Concurrent treatment with selective serotonin reuptake inhibitors (SSRIs) and non-steroidal anti-inflammatory drugs (NSAIDs) “substantially” increases the risk of gastrointestinal bleeding compared with either drug used alone, according to research from the University of East Anglia (UEA) and published online in Alimentary Pharmacology & Therapeutics. The paper calls for revisions of package inserts to highlight the additive effect between these two widely used drug classes.
Yoon Loke, a clinical pharmacologist at UEA’s School of Medicine, Health Policy and Practice, working with colleagues at Wake Forest University in the USA, performed a meta-analysis of four studies involving 153,000 patients. The analysis confirmed previous findings that SSRIs and NSAIDs increase the likelihood of developing upper gastrointestinal haemorrhage, more than doubling and trebling the risk respectively (odds ratios 2.36 and 3.16 respectively).
However, the risk of upper gastrointestinal haemorrhage increased more than six fold (odds ratio 6.33) when patients took both SSRIs and NSAIDs. On average, the haemorrhage occurred after a median of 25 weeks' treatment with SSRIs, according to an analysis of 101 spontaneous reports. Approximately 67% of these patients were taking concurrent NSAIDs.

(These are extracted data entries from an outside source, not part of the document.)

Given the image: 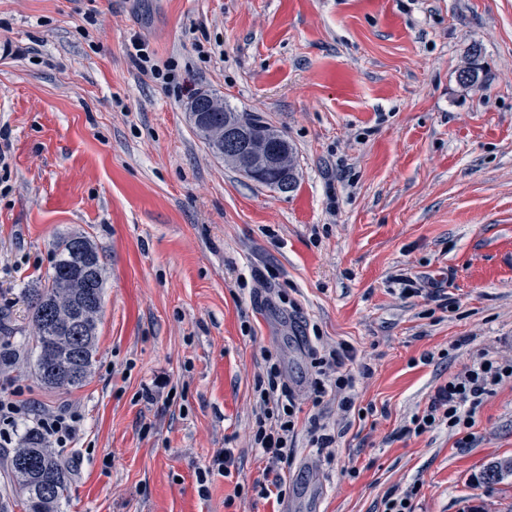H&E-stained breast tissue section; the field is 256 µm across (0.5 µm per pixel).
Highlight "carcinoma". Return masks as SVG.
<instances>
[{
  "label": "carcinoma",
  "mask_w": 512,
  "mask_h": 512,
  "mask_svg": "<svg viewBox=\"0 0 512 512\" xmlns=\"http://www.w3.org/2000/svg\"><path fill=\"white\" fill-rule=\"evenodd\" d=\"M200 116L193 125L197 135L217 156L224 157V121L241 113L214 97L196 94L192 98ZM259 131L268 134L267 143L279 147L288 161V171L267 168L263 178L271 182L288 180L297 187L295 150L283 131L258 116ZM106 267L97 247L81 233L56 240L52 272L39 288L24 290L27 319L36 350L35 374L49 389L80 388L91 372L97 348V324L103 308ZM65 297L71 318L83 326V335L75 336L59 326L45 323L46 311L57 307ZM512 474V459L497 461L487 471V479L499 480ZM71 470L41 436L26 432L13 451L0 459V512L22 506L25 512H58L70 489Z\"/></svg>",
  "instance_id": "obj_1"
}]
</instances>
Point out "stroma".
<instances>
[{
  "mask_svg": "<svg viewBox=\"0 0 512 512\" xmlns=\"http://www.w3.org/2000/svg\"><path fill=\"white\" fill-rule=\"evenodd\" d=\"M135 36L169 83L131 58ZM192 91L282 130L297 188L212 154ZM1 136L0 311L20 361L0 390L81 410L61 512H382L408 488L415 512H512V476L485 478L512 458V381L468 447L402 432L466 366L512 358V0H0ZM71 232L106 284L91 373L65 392L34 373L22 292ZM341 344L354 407L313 408V357ZM269 353L301 401L280 502L259 495L274 475L249 440ZM221 448L238 467L200 496Z\"/></svg>",
  "mask_w": 512,
  "mask_h": 512,
  "instance_id": "1",
  "label": "stroma"
}]
</instances>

The authors estimated the number needed to harm (NNH) in patients aged more than 50 years without risk factors for upper gastrointestinal haemorrhage. Treating 411 people with SSRIs for a year would result in one additional hospital admission for upper gastrointestinal haemorrhage. The NNH declined to 106 among patients taking with concomitant NSAIDs.
Older people seem to be at particular risk. The likelihood of developing upper gastrointestinal haemorrhage increases with age. Furthermore, concurrent use of NSAIDs is common among older patients, reflecting the age-related increased prevalence of conditions such as osteoarthritis.
“While the SSRIs on their own carry only a small risk of harm, this risk becomes much more serious when they are taken in combination with painkillers,” says Dr Loke. “If you have a history of stomach ulcers or indigestion then SSRIs may not be the best choice for treating your depression. There are other antidepressants which seem to be less harmful.” Dr Loke also advised patients on SSRIs to use paracetamol rather than NSAIDs.
The paper calls for clinicians to target SSRIs at patients at “relatively low risk” of upper gastrointestinal haemorrhage. They also want regulatory authorities to revise SSRIs’ package inserts “to highlight the magnitude and strength of these risks, especially the additive interaction with NSAIDs”. Further research needs, the authors comment, to evaluate differences in the risk of upper gastrointestinal haemorrhage between the various SSRIs and specific NSAIDs, and ascertain the most appropriate prophylactic strategies in high-risk patients.